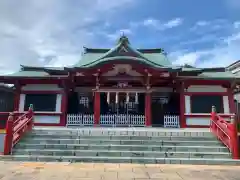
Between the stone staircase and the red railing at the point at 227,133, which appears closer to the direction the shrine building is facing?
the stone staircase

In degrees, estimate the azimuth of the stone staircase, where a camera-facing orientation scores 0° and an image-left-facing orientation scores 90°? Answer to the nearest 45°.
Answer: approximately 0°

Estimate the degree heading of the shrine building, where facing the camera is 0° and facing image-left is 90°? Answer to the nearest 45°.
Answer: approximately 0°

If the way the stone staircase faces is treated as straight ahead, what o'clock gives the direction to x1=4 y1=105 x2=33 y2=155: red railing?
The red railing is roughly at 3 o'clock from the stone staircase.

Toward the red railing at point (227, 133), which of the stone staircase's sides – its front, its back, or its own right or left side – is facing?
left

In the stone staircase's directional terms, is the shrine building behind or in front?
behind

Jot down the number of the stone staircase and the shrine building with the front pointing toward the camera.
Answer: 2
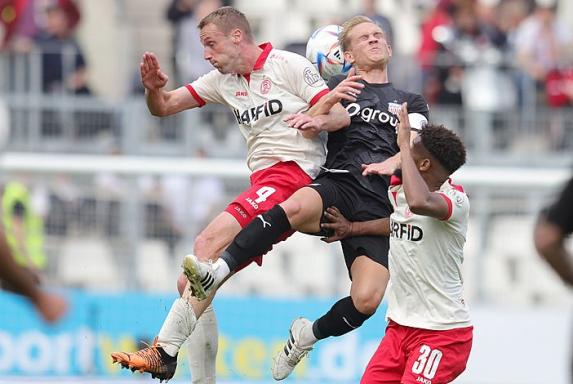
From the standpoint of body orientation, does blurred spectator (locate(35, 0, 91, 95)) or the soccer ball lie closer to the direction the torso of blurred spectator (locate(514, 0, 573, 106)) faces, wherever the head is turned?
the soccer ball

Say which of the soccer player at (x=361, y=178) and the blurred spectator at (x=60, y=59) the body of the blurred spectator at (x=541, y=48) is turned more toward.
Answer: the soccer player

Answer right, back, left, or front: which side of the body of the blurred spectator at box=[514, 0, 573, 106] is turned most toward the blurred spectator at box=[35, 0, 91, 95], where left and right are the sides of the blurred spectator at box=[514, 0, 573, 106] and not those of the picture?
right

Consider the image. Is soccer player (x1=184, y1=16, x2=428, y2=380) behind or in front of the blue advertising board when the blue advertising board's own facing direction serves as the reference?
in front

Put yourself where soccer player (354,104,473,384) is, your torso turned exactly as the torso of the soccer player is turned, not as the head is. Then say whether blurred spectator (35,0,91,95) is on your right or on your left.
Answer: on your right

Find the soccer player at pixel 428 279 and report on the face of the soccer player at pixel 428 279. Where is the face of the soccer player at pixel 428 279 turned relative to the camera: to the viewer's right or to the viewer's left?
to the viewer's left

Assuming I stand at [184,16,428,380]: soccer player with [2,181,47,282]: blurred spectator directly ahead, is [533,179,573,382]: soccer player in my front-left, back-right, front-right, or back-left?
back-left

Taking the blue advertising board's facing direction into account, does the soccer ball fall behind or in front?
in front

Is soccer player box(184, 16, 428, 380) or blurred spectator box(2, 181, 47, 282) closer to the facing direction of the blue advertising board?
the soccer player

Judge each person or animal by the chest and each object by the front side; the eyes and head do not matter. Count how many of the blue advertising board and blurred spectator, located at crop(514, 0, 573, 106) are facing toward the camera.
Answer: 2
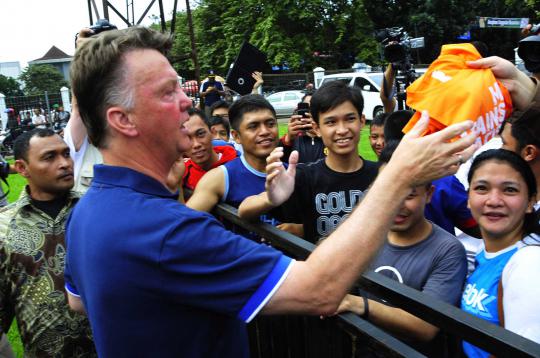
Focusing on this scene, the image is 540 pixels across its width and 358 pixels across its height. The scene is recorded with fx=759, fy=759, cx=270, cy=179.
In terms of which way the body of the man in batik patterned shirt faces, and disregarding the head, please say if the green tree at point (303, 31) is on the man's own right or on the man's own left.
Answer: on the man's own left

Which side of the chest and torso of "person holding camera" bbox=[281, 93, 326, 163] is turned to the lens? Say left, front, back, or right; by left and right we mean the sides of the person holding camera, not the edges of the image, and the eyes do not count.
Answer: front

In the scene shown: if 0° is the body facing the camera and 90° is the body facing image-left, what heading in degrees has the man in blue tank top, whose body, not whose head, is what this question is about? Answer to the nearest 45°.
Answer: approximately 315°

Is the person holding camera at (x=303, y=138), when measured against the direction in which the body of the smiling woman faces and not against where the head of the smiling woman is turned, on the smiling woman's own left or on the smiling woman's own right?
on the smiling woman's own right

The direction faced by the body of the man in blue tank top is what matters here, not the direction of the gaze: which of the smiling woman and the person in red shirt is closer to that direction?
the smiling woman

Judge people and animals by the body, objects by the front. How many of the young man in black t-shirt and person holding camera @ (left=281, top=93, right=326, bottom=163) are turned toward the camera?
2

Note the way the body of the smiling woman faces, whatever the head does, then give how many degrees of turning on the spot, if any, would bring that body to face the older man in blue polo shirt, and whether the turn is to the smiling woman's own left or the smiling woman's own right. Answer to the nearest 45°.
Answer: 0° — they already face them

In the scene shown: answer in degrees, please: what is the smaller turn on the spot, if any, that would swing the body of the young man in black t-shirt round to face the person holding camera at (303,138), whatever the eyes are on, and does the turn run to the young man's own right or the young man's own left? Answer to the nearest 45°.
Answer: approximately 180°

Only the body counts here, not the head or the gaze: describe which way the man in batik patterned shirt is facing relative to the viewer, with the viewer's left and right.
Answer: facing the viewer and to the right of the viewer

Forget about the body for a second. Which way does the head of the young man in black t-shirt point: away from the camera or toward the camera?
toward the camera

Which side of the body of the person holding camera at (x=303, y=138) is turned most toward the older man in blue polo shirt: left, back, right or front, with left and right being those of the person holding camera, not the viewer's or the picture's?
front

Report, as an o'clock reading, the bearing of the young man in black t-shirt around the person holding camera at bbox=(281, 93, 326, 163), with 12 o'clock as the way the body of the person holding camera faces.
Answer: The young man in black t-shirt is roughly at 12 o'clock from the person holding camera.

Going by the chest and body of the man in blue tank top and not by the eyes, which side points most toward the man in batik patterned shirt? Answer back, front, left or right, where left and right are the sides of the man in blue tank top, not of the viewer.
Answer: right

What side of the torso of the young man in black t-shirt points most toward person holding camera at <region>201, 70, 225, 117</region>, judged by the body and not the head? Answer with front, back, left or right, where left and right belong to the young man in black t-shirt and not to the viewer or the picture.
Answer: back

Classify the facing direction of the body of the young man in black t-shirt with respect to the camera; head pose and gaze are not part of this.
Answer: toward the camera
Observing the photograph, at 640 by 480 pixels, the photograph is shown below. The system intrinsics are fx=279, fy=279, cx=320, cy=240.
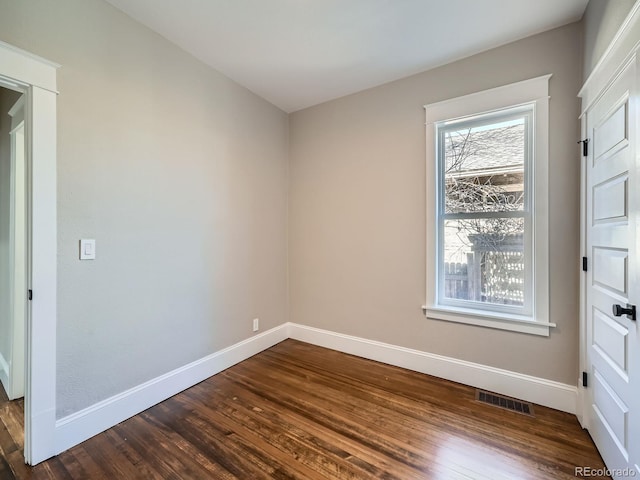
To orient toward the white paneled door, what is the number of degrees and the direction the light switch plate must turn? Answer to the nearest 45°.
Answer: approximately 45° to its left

> WORK TO BE COMPLETED: Give back every line from the items above that contains the word "holding". Matching is case-sensitive.

> WRITTEN REPLY:
Which side of the chest and torso of "person holding camera" bbox=[281, 93, 326, 163] is turned to the lens? Say left, front, back, or right; by left and right we mean the sides of the person holding camera, not the edges of the image, and the eyes do not count.
Is the person holding camera at (x=303, y=138), when measured against the direction in which the body of the smiling woman faces and not against where the head of the smiling woman is turned, on the smiling woman's own left or on the smiling woman's own right?
Judge people and animals by the body, objects by the front. How many of the young man in black t-shirt and person holding camera @ (left=281, top=93, right=326, bottom=163) are turned toward the camera?
In the scene shown: answer in degrees, please: what is the smaller turn on the spot, if any, that would swing the body of the young man in black t-shirt round to face the person holding camera at (303,138), whatever the eyes are on, and does the turn run to the young man's own right or the young man's own left? Answer to the nearest 45°.
Which side of the body of the person holding camera at (x=303, y=138) is turned most toward the older man in blue polo shirt: left, back, right or front, with left and right being those of the person holding camera, not the viewer's or the picture's?
Report, as an o'clock reading, the bearing of the young man in black t-shirt around the person holding camera at bbox=(281, 93, 326, 163), with 12 o'clock as the way the body of the person holding camera faces.
Answer: The young man in black t-shirt is roughly at 12 o'clock from the person holding camera.
What side of the torso of the young man in black t-shirt points most toward person holding camera at <region>201, 70, 225, 117</region>, judged by the body and not the head? Answer with front, back, left or right, where left and right belong to the young man in black t-shirt and not to the viewer or the picture.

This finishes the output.